There have been countless stories of good operators, caught short because of weather conditions, fluctuating commodity prices and the like, racking up massive interest liabilities in ridiculously short periods of time, long before the banking Royal Commission.
Foreclosures, bankruptcies and an epidemic of suicidal despair across rural Australia during the "millennium drought" were irrelevant. The only thing that seemed to matter to the banks was profit.
This was always going to be a given.
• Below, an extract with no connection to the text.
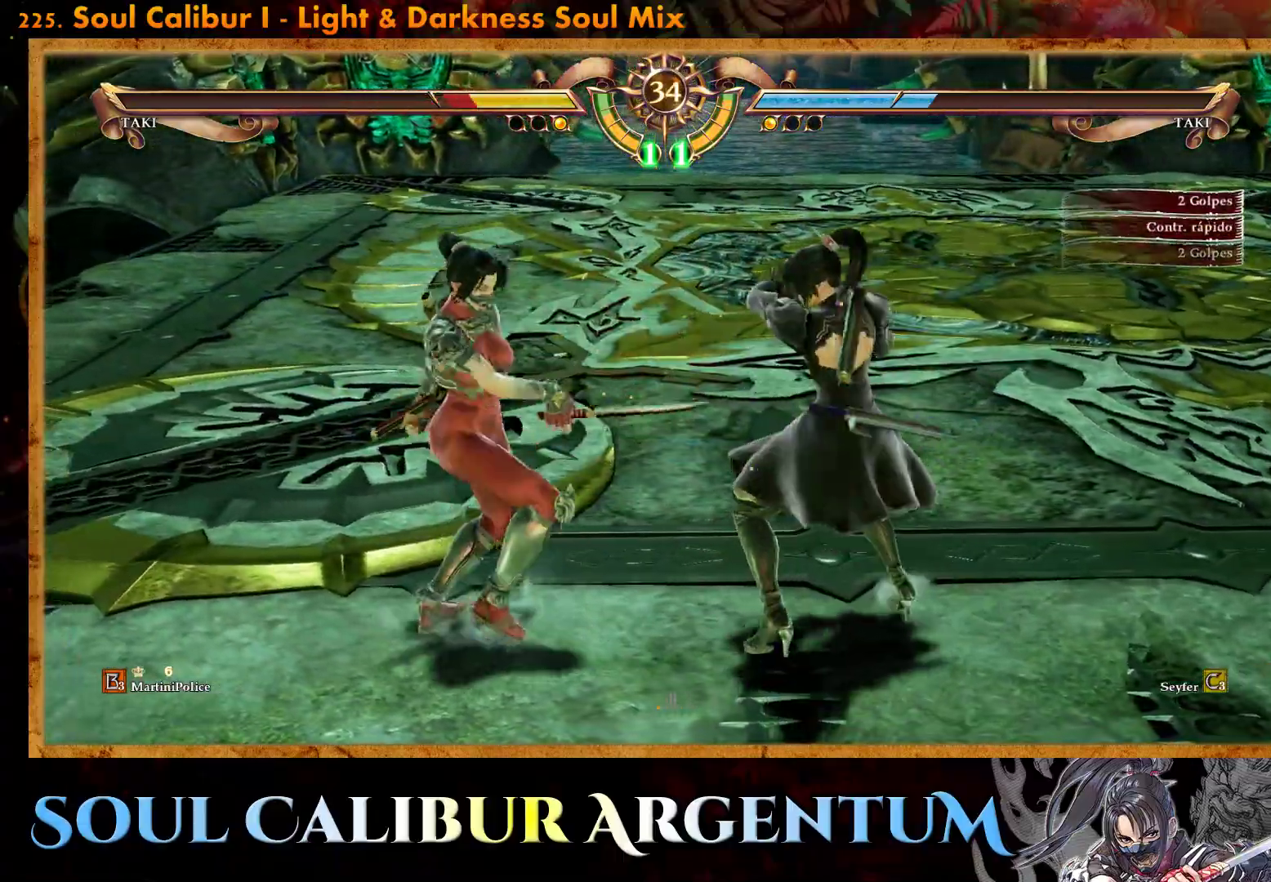
{"buttons": ["R2", "DPAD_LEFT"], "events": [[50, "R2", "down"]]}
Lenders are happy to flog foreclosed properties off at bargain basement prices that cover their own exposure.
No bank CEO has ever lost sleep over the fact this slash and burn approach left nothing for the families who were losing their homes and their livelihoods.
You only had to listen to the Royal Commission testimony by the strong, quiet and dignified men and women from the bush to know the price, often measured in graves in country church yards and in shattered families, rural Australia has paid for a culture of corporate greed.
This is the forum the Turnbull Government only agreed to bring into being after some key Nationals members threatened to cross the floor late last year.
It has become a lightning rod for complaints of exploitation, indifference and outright criminal activity.
While the big four banks have yet to be seriously penalised by the stockmarket, other players, including the once iconic AMP, have suffered a collapse in value.
There is also a high probability that, as a result of the Royal Commission, bank officers and executives and financial planners, one of whom boasted in 2008 he had charged an 86-year-old woman $35,000 for an off-the-shelf investment plan that took less than an hour to produce, will have to explain themselves to a court.
It is these issues; not a new found realisation they have a moral obligation to the welfare of their customers, that is driving the minor changes we are beginning to see.
It was absurd for NAB CEO, Andrew Thorburn, to say, as he did on Monday, that: "the Royal Commission and other inquiries reveal that in some cases we have lost touch".
Most people don't need a multi-million dollar, year-long, judicial taskforce to reset their moral compass.
None of the CEOs of any the major banks can distance themselves from what has happened on their watch.
These latest mea culpas and promises to reform are a pragmatic, and possibly short-lived, response to a unique market challenge.
It will take much more than this to win back the trust of their customers, their own staff and the wider community.